Christopher Littlejohns, EMEA Engineer at Synopsys:
“What is not revealed in most of the reporting of this issue is that the vulnerability detected is one of the most common and easily exploited issues in many internet devices; i.e. hard coded credentials for privileged accounts.
“In this particular case, root access – hence the ability to take over the device and use it for many nefarious purposes. These types of issues arise out of poor or absent requirements, secure software development policies, development practises and verification approaches. These days, It is usually quite simple to detect and fix this type of vulnerability during the development stage of the software, typically using human code reviews and automated solutions such as Static Analysis (SAST).
“Unfortunately product developers have a great deal to do to apply the best practices both the development of new products, but also detecting legacy product issues which have their origin in code that may have been developed many years ago. There is clearly a vast amount of vulnerable software in legacy products created well before the current level of criminality targeting connected devices. It will take many years for organisations to pay off this debt, in fact it is more likely that the devices become obsolete and are discarded than the security holes in them are fixed during their useful lifetime.”

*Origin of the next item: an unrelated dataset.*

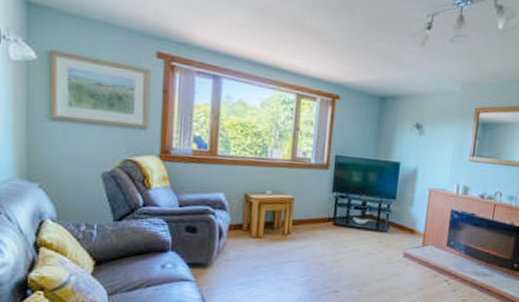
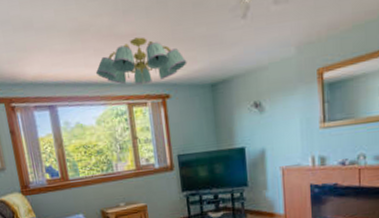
chandelier: none [271,34,363,80] -> present [95,37,187,85]

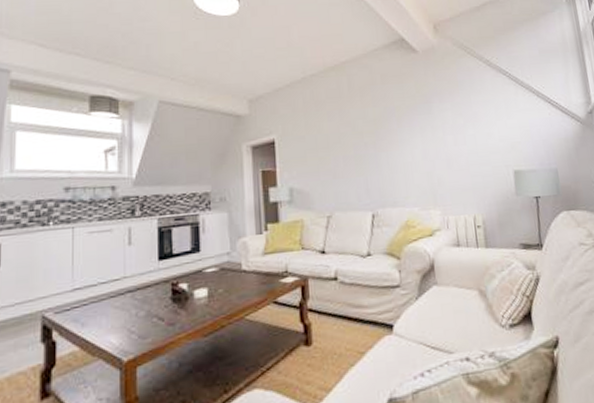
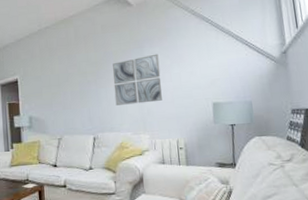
wall art: none [395,111,455,174] -> present [113,53,162,106]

James Brown, Global Vice President, Technology Solutions at Alert Logic:
“The home router; the backdoor someone else left open… This has been an issue before, and this will not be the last time. Any form of widely distributed device or software is likely to be a target for hackers. It allows them to target the maximum number of people with the minimum amount of work. In this case, it has created an open backdoor in a large number of households, allowing the attackers to eavesdrop on the network. That could be your credit card details as you shop online, your banking credentials as you check your account or even access to your company data if you are working from home.”